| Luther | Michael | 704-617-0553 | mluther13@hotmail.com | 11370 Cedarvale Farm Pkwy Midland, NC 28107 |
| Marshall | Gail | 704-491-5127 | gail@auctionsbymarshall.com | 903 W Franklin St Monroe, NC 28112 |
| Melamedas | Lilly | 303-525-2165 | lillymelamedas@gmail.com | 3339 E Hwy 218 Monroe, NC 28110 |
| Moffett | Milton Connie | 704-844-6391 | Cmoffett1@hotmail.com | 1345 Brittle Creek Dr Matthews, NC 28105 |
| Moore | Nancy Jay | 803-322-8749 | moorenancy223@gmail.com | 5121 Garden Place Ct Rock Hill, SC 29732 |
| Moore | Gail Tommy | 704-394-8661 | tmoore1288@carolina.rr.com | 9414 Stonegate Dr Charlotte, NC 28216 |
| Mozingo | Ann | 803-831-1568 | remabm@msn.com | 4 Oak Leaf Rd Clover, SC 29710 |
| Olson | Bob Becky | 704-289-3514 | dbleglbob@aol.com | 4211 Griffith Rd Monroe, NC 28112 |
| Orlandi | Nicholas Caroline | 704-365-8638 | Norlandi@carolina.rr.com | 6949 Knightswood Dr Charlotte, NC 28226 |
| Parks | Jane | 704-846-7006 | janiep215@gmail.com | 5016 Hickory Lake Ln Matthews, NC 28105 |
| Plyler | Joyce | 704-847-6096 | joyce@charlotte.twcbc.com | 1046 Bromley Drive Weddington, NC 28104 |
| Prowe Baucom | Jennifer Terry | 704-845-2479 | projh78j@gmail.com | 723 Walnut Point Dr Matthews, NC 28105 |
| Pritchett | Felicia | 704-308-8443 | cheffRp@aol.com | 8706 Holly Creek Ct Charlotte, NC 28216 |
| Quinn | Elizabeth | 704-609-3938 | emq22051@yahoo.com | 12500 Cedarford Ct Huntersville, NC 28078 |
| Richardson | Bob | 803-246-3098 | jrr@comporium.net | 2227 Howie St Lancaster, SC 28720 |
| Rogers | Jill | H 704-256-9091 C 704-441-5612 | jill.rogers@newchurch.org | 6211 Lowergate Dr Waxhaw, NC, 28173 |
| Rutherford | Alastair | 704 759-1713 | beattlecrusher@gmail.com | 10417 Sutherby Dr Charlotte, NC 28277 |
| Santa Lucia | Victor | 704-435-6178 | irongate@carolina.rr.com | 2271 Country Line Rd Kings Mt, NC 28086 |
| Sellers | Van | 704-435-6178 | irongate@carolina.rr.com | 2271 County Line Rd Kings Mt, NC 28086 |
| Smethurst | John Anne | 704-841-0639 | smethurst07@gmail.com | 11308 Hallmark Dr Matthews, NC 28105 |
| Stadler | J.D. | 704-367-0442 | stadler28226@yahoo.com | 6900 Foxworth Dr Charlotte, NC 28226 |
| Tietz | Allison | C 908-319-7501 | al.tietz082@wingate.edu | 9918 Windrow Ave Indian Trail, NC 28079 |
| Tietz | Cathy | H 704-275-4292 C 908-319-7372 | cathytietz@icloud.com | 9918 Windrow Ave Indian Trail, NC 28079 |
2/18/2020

__PROBLEM__.
Look above for the line with "St Monroe, NC 28112 |"; retype exactly that line, every line after it up to the line with "Knightswood Dr Charlotte, NC 28226 |", and that line too, nothing else.

__TASK ANSWER__.
| Marshall | Gail | 704-491-5127 | gail@auctionsbymarshall.com | 903 W Franklin St Monroe, NC 28112 |
| Melamedas | Lilly | 303-525-2165 | lillymelamedas@gmail.com | 3339 E Hwy 218 Monroe, NC 28110 |
| Moffett | Milton Connie | 704-844-6391 | Cmoffett1@hotmail.com | 1345 Brittle Creek Dr Matthews, NC 28105 |
| Moore | Nancy Jay | 803-322-8749 | moorenancy223@gmail.com | 5121 Garden Place Ct Rock Hill, SC 29732 |
| Moore | Gail Tommy | 704-394-8661 | tmoore1288@carolina.rr.com | 9414 Stonegate Dr Charlotte, NC 28216 |
| Mozingo | Ann | 803-831-1568 | remabm@msn.com | 4 Oak Leaf Rd Clover, SC 29710 |
| Olson | Bob Becky | 704-289-3514 | dbleglbob@aol.com | 4211 Griffith Rd Monroe, NC 28112 |
| Orlandi | Nicholas Caroline | 704-365-8638 | Norlandi@carolina.rr.com | 6949 Knightswood Dr Charlotte, NC 28226 |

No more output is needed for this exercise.